À ce patrimoine déjà conséquent s’ajoute un important héritage immobilier en région parisienne, aujourd’hui en partie mis sur le marché. Dans son édition du mercredi 21 janvier, Point de vue révèle que Mohammed VI se sépare d’un ensemble immobilier transmis par sa mère, la princesse Lalla Latifa, décédée en juin 2024 après avoir partagé sa vie entre Neuilly-sur-Seine et le Maroc. Nos confrères décrivent une propriété d’exception : "La vue, où se dessinent au-dessus des frondaisons du bois de Boulogne quelques attractions du jardin d’acclimatation et surtout la silhouette argentée de la Fondation Louis-Vuitton, est à couper le souffle.
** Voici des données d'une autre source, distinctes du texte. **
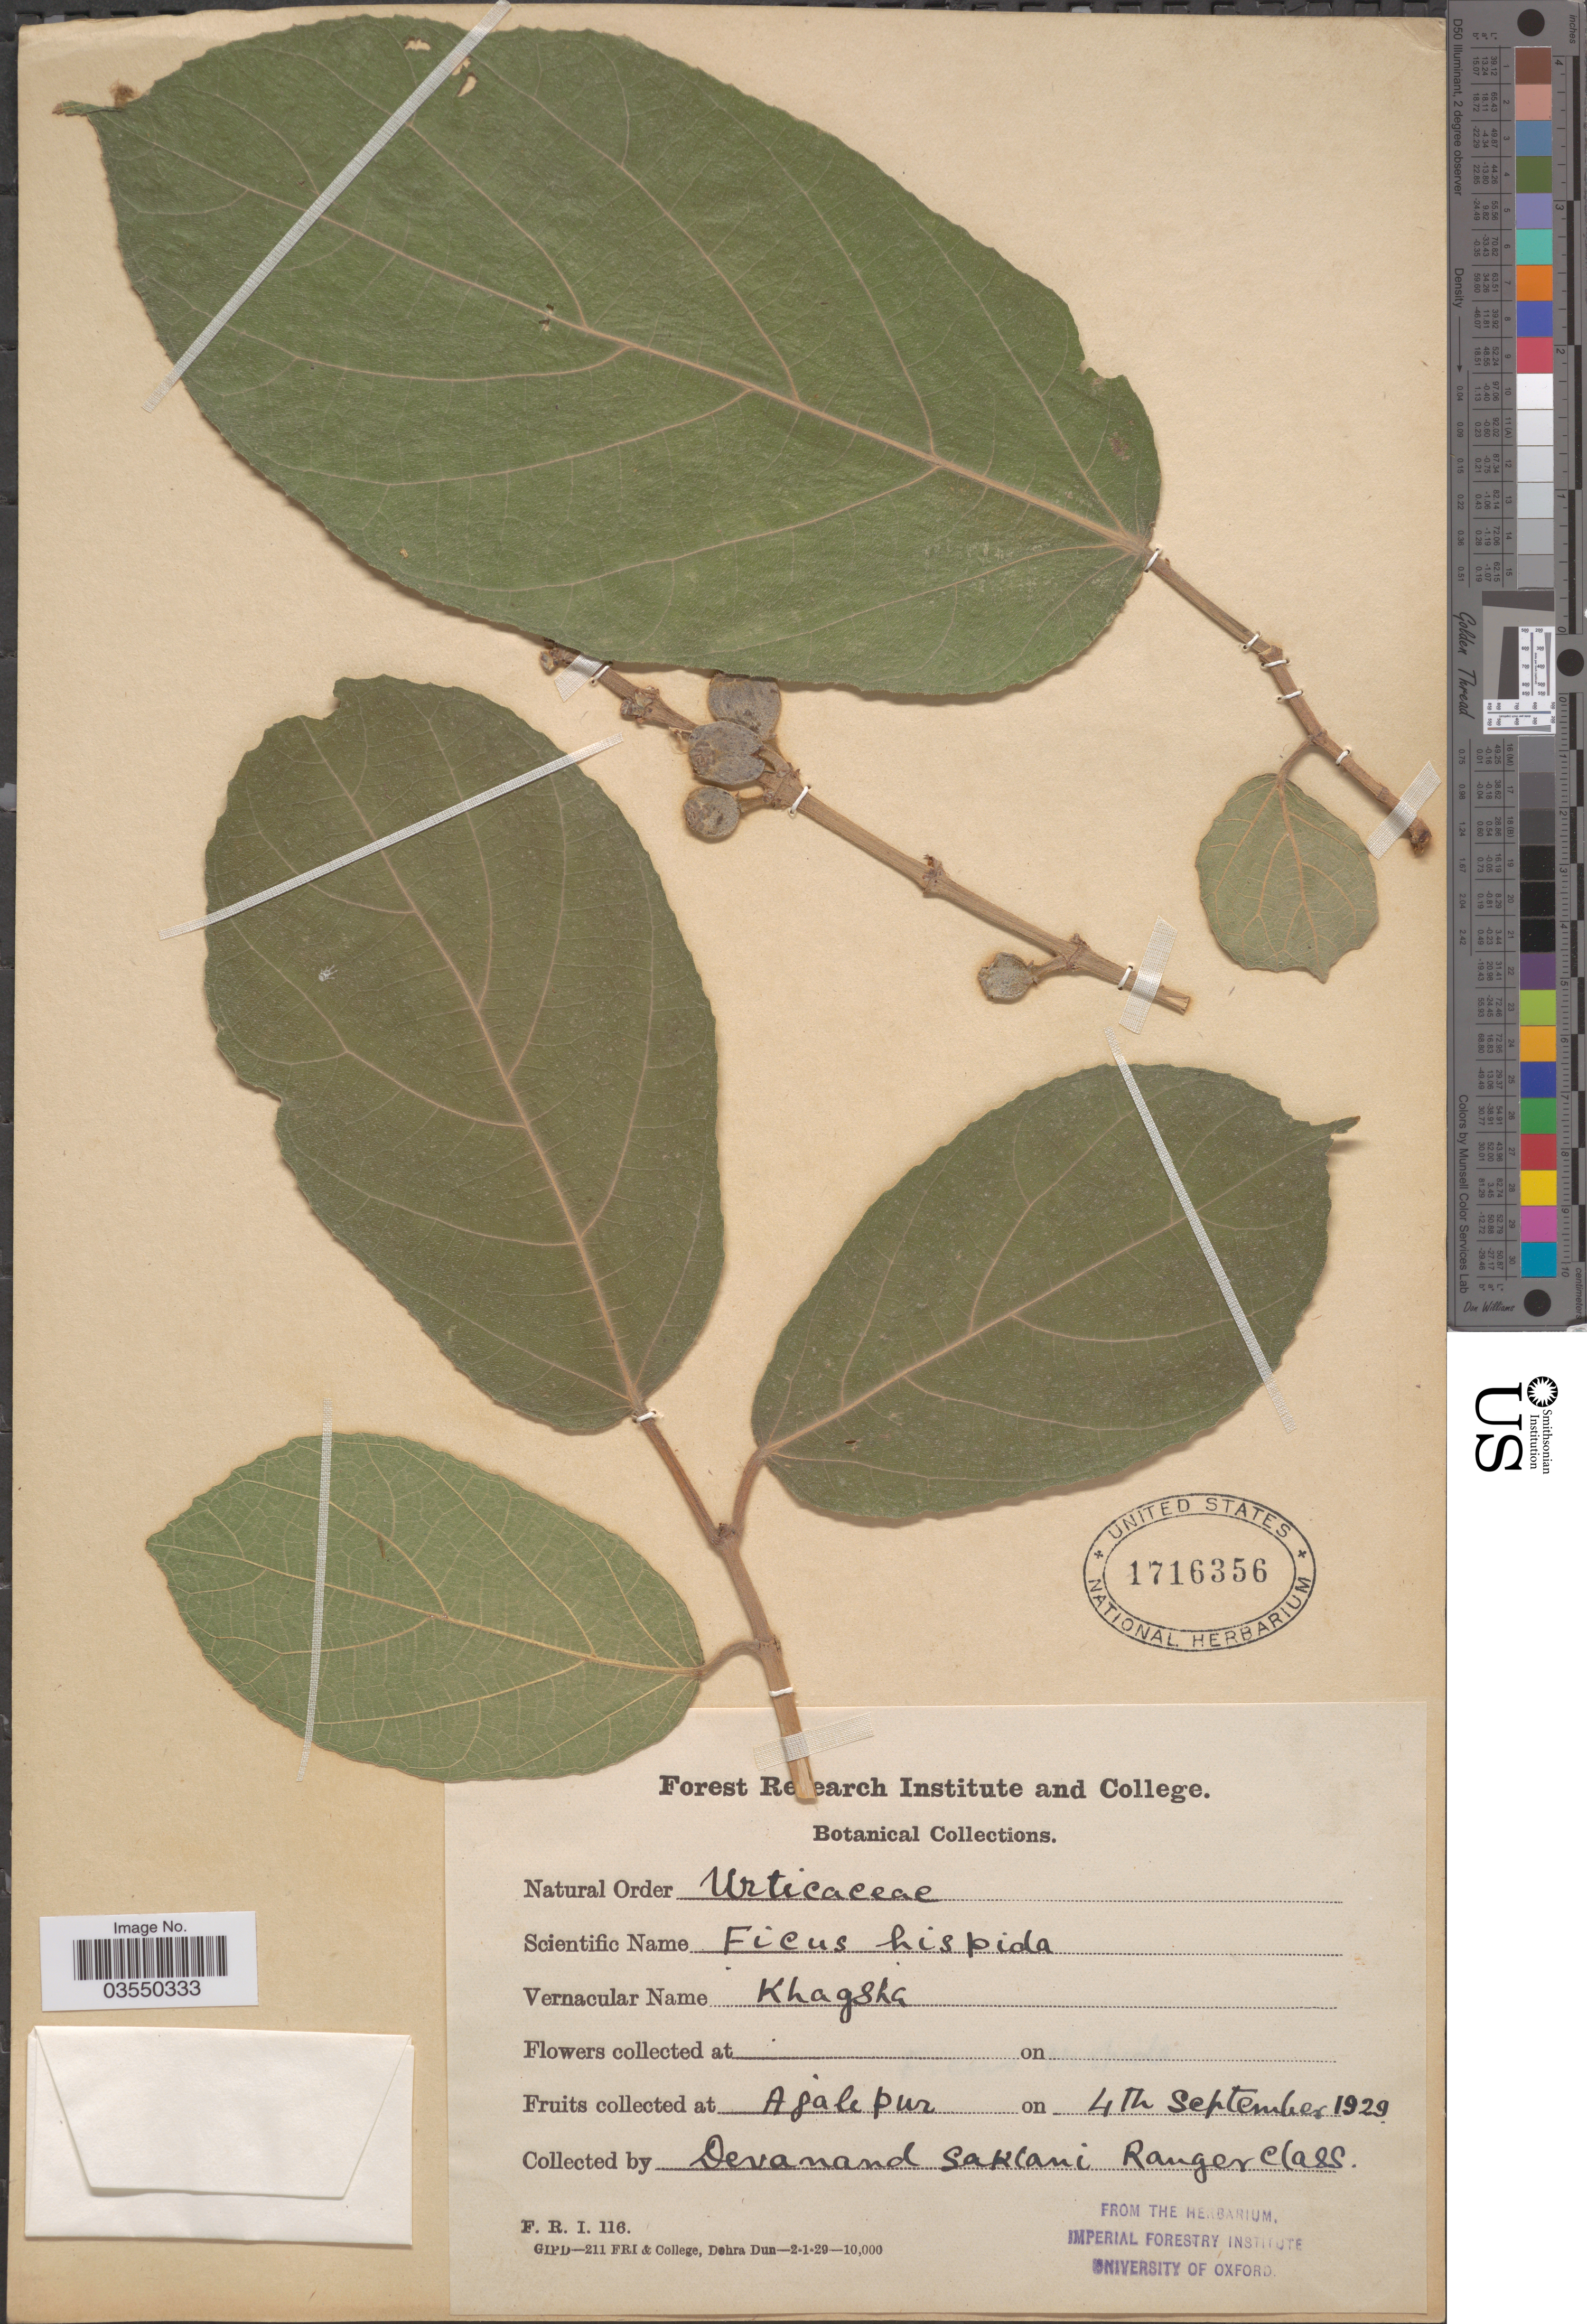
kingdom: Plantae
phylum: Tracheophyta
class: Magnoliopsida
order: Rosales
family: Moraceae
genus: Ficus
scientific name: Ficus hispida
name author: L. f.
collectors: Devanand Saklani Ranger Class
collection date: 1929-09-04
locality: Agalepur*.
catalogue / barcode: US 1716356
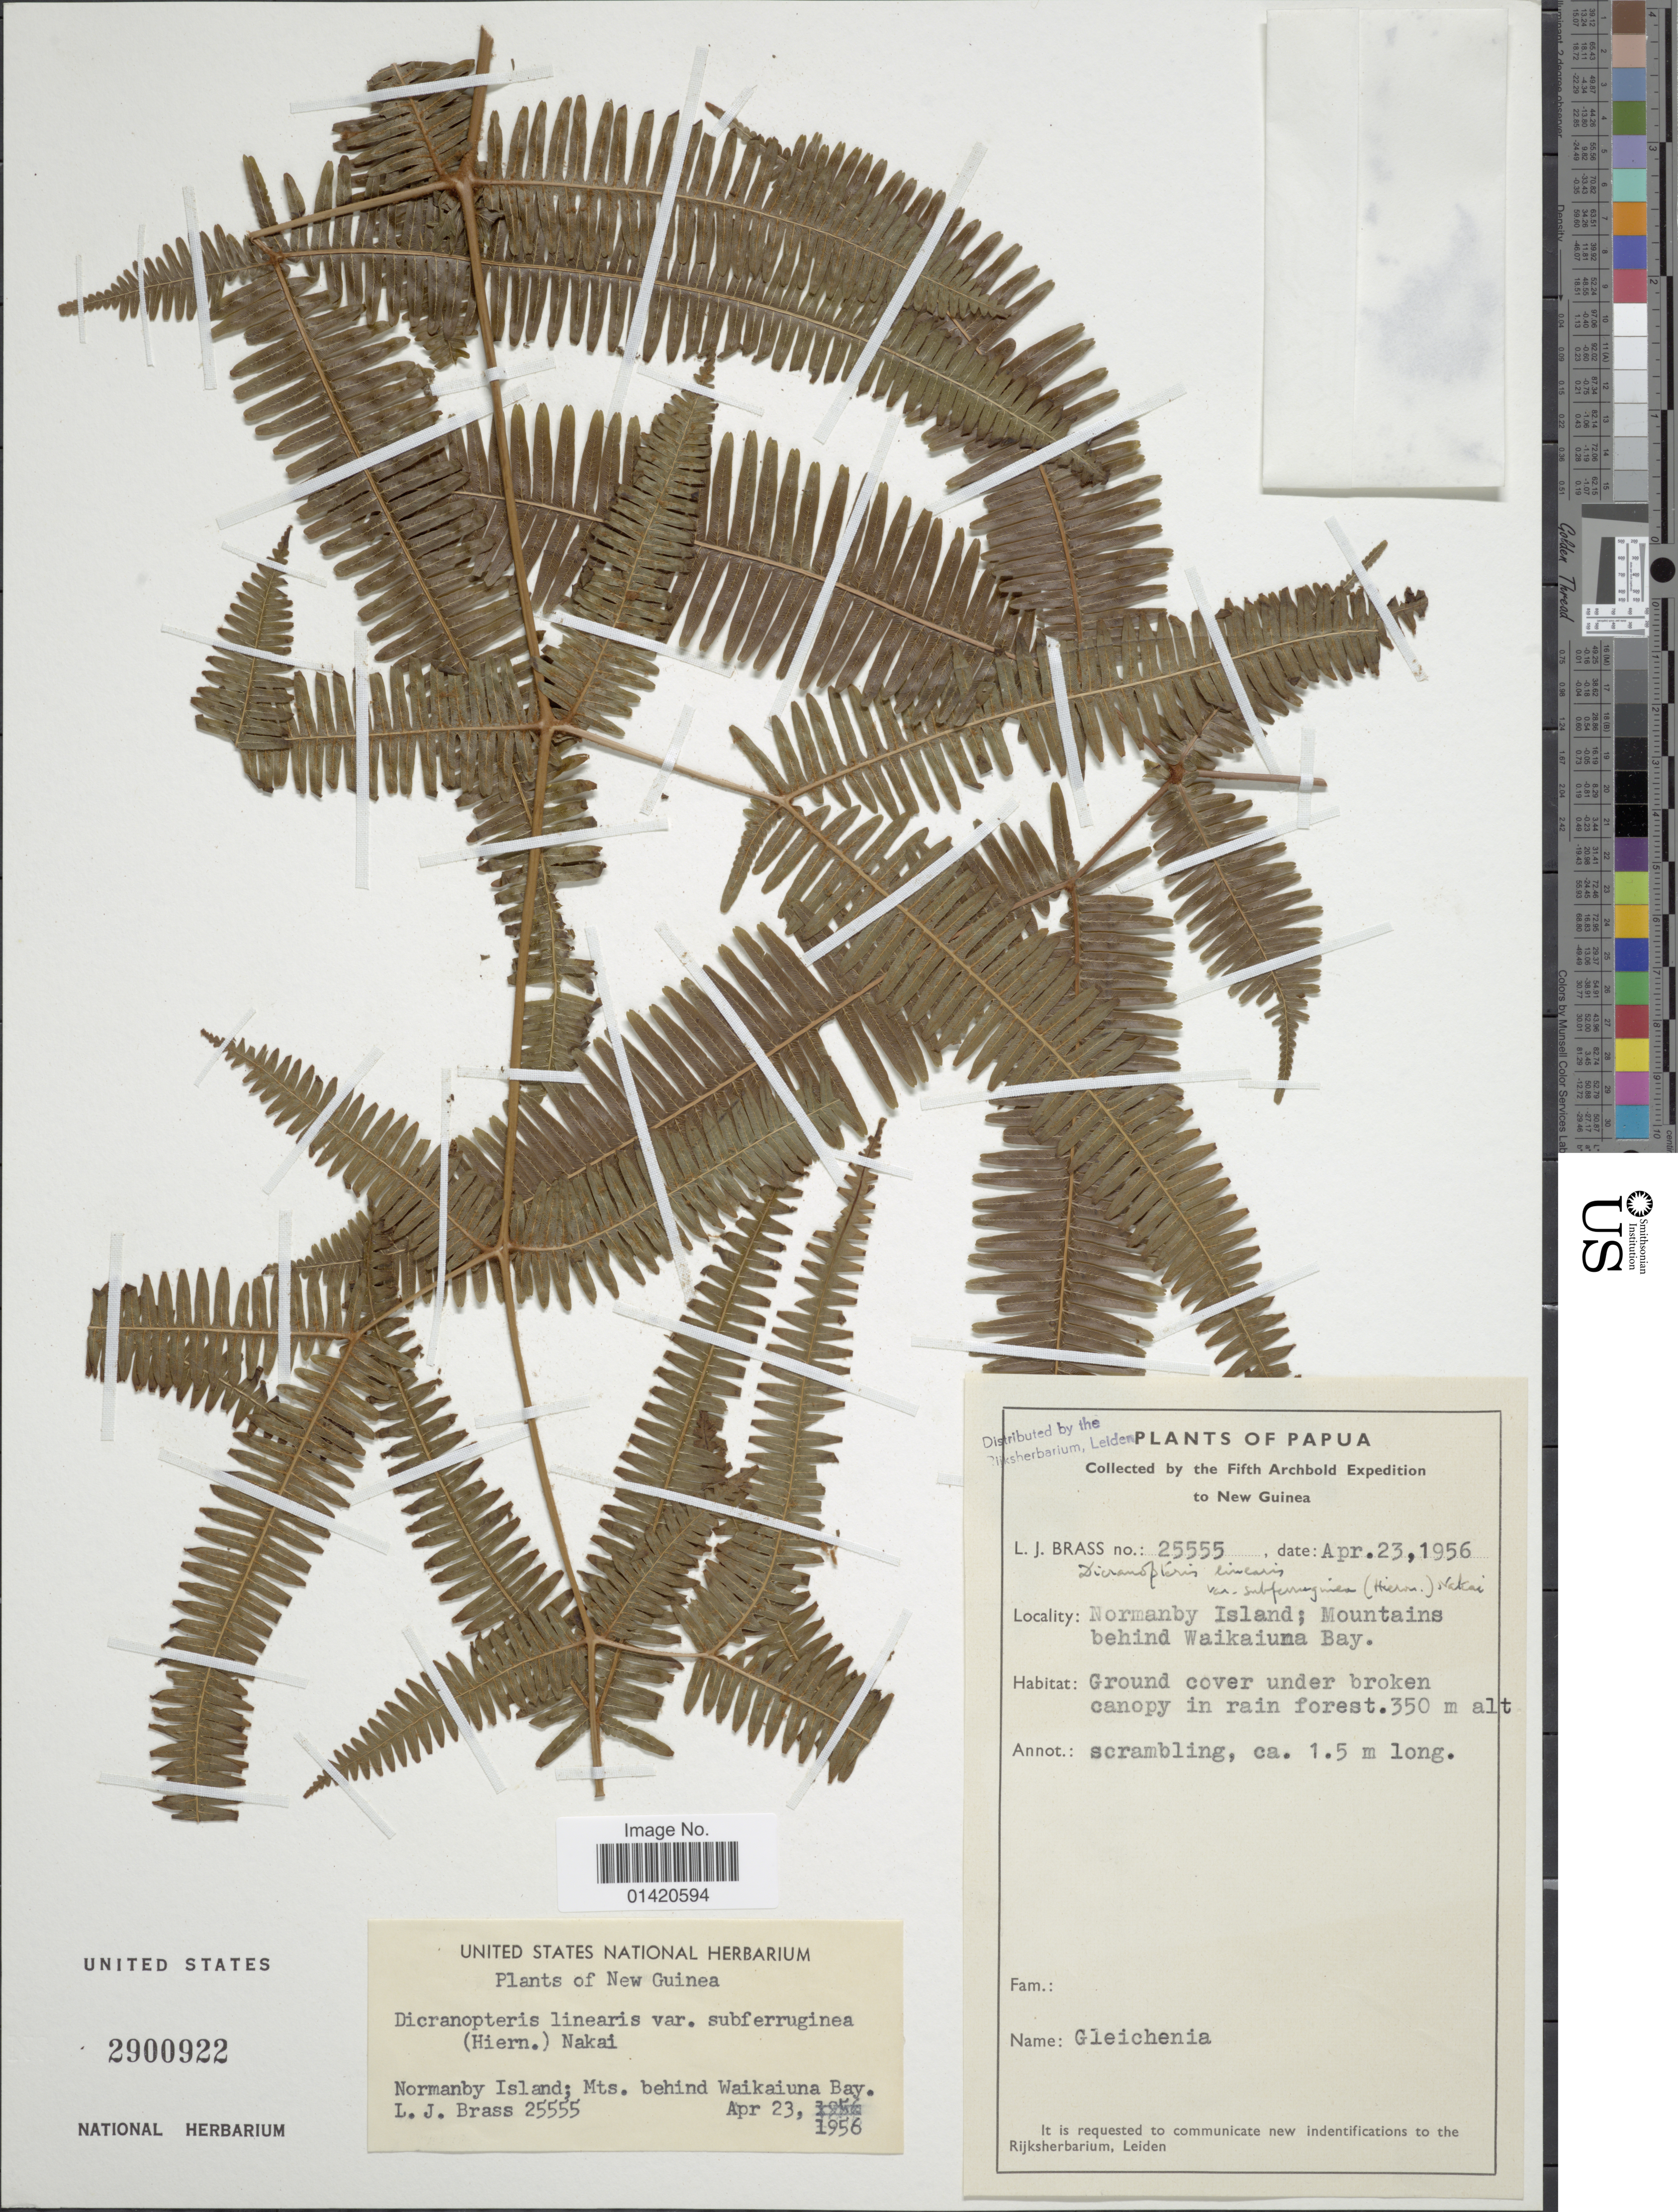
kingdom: Plantae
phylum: Tracheophyta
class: Polypodiopsida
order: Gleicheniales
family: Gleicheniaceae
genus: Dicranopteris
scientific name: Dicranopteris linearis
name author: (Burm. f.) Underw.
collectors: L. J. Brass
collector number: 25555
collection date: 1956-04-23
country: Papua New Guinea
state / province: Milne Bay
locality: Normanby Island; Mountains behind Waikaiuma Bay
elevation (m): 350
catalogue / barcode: US 29000922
Deux balcons filants, une terrasse panoramique, une surface habitable de 1 325 m² et 569 m² de jardins, le tout à vendre pour un peu plus de 20 millions d’euros". Selon Africa Intelligence, cet immeuble de quatre étages transformé en hôtel particulier, situé boulevard Maurice-Barrès à Neuilly-sur-Seine, entre la résidence de l’ambassadrice du Maroc et l’ambassade de Jordanie, appartenait bien à Lalla Latifa, épouse du roi Hassan II. À sa disparition, Mohammed VI, son frère le prince Moulay Rachid et leurs sœurs, les princesses Lalla Meryem, Lalla Asmaa et Lalla Hasnaa, en ont hérité. Le lieu, doté d’un hammam, d’une piscine intérieure et d’une salle de sport, a conservé la décoration voulue par la mère du souverain, à savoir des mosaïques, arabesques de bois et riches marbres.
© BestImage, Jeanne Accorsini / Pool / Bestimage
Amoureuse de la France, où elle s’était installée après la mort de Hassan II tout en effectuant de fréquents séjours au Maroc, Lalla Latifa possédait également une autre demeure à Neuilly-sur-Seine. Toujours d’après Africa Intelligence, cette maison située rue Windsor serait elle aussi en vente, pour un montant estimé à 7,5 millions d’euros. Plus modeste, la résidence compte néanmoins une dizaine de pièces et un jardin arboré de plus de 500 m². À l’intérieur, la décoration d’origine mêle parquets marquetés, marbres et, dans certaines pièces, de somptueux lustres de Murano. Le roi Mohammed VI, qui aurait renoncé à sa part successorale, et ses frère et sœurs envisageraient également de céder d’autres biens marocains ayant appartenu à leur mère, notamment à Rabat et à Bouznika, au nord de Casablanca. Un recentrage patrimonial de taille.